INFORMATION below:

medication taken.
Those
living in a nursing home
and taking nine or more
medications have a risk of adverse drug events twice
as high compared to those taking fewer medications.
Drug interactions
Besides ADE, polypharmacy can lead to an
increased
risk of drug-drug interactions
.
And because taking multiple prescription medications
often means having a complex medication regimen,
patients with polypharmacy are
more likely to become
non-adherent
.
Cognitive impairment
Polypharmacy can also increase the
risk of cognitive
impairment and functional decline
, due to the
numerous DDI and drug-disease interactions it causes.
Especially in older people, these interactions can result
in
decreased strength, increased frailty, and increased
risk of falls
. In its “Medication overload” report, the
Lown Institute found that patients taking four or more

End of INFORMATION.
INFORMATION below:

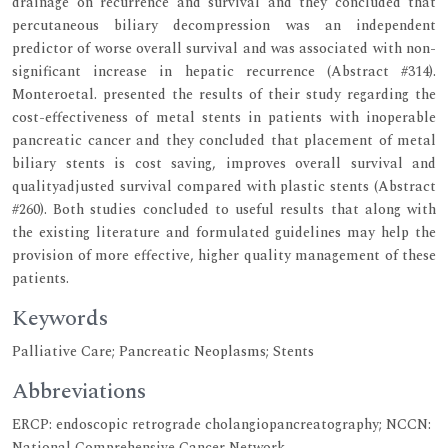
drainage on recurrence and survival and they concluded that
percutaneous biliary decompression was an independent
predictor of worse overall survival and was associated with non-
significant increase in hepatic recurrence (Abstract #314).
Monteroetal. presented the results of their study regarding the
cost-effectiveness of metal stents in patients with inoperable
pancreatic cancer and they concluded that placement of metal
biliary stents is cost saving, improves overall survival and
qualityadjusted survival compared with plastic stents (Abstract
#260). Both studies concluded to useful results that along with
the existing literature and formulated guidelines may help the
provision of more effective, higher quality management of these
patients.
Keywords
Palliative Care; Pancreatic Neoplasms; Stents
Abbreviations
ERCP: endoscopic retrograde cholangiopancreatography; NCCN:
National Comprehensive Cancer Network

End of INFORMATION.
INFORMATION below:

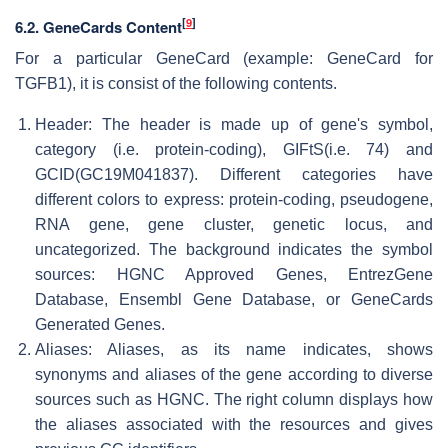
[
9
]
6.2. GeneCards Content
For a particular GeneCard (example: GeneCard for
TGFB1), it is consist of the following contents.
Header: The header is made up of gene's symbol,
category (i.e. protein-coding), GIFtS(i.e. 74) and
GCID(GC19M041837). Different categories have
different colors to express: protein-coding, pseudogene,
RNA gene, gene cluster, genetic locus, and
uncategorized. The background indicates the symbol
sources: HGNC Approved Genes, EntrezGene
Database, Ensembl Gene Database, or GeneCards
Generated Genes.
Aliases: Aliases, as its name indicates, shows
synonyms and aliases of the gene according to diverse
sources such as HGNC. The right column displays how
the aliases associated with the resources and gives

End of INFORMATION.

TASK OBJECTIVE: Everything from the line with "percutaneous biliary decompression" through the line with "National Comprehensive Cancer Network" should be written out exactly as it appears above, end lines included, and nothing outside that range.

RESPONSE FOR THIS EXERCISE:
percutaneous biliary decompression was an independent
predictor of worse overall survival and was associated with non-
significant increase in hepatic recurrence (Abstract #314).
Monteroetal. presented the results of their study regarding the
cost-effectiveness of metal stents in patients with inoperable
pancreatic cancer and they concluded that placement of metal
biliary stents is cost saving, improves overall survival and
qualityadjusted survival compared with plastic stents (Abstract
#260). Both studies concluded to useful results that along with
the existing literature and formulated guidelines may help the
provision of more effective, higher quality management of these
patients.
Keywords
Palliative Care; Pancreatic Neoplasms; Stents
Abbreviations
ERCP: endoscopic retrograde cholangiopancreatography; NCCN:
National Comprehensive Cancer Network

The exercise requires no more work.